A Tanzanian judge has sentenced a Chinese businesswoman nicknamed “ivory queen” to 15 years in jail after she was convicted of smuggling about 800 elephant tusks.
Yang Fenlan, 69, was accused of operating one of Africa’s biggest ivory-smuggling rings, responsible for smuggling $2.5m (£1.9m) worth of tusks from some 400 elephants between 2000 and 2014 from Tanzania to the Far East. Two Tanzanian men were also found guilty of involvement in the ring and jailed for 15 years.
The court in Dar es Salaam, Tanzania’s main city, has ordered Yang’s property to be repossessed.
She had been under investigation for more than a year when she was arrested in 2015, following a high-speed car chase.

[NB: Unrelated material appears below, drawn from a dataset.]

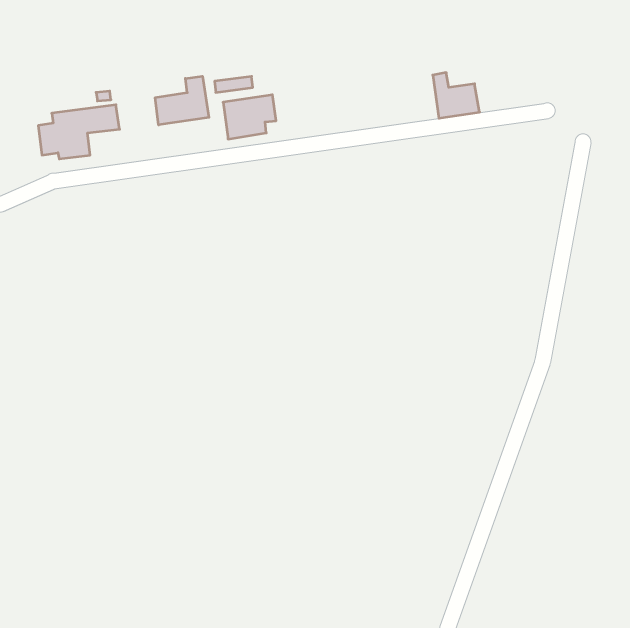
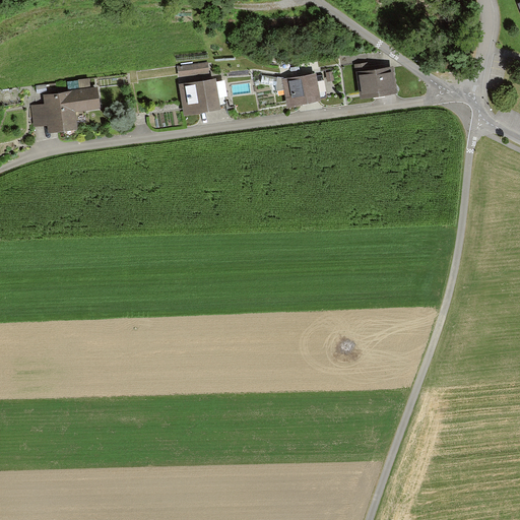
building: [155,76,209,125] -> none
building: none -> [281,72,320,107]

At the time of her arrest, Yang was a prominent businesswoman, operating a Chinese restaurant as well as an investment company in Dar es Salaam. Fluent in Swahili, she had lived and worked in Tanzania since the 1970s, and had served as vice-president of the China-Africa Business Council of Tanzania.
Environmental campaigners welcomed the arrest because she was seen as playing a pivotal role in the illegal ivory trade. Most arrests tend to involve minor players. The PAMS Foundation, a conservation group supporting Tanzanian efforts to curb wildlife crime, says the conviction Tuesday of Yang Fenglan shows that Tanzanian authorities are serious about cracking down on trafficking.
The case against Yang, who was arrested in 2015, was viewed as a major test of Africa-wide efforts to hold key trafficking figures accountable for the mass killing of elephants to supply ivory to illegal markets, including in China.
In Tanzania alone, the elephant population declined by 60 percent to 43,000 between 2009 and 2014, according to the government.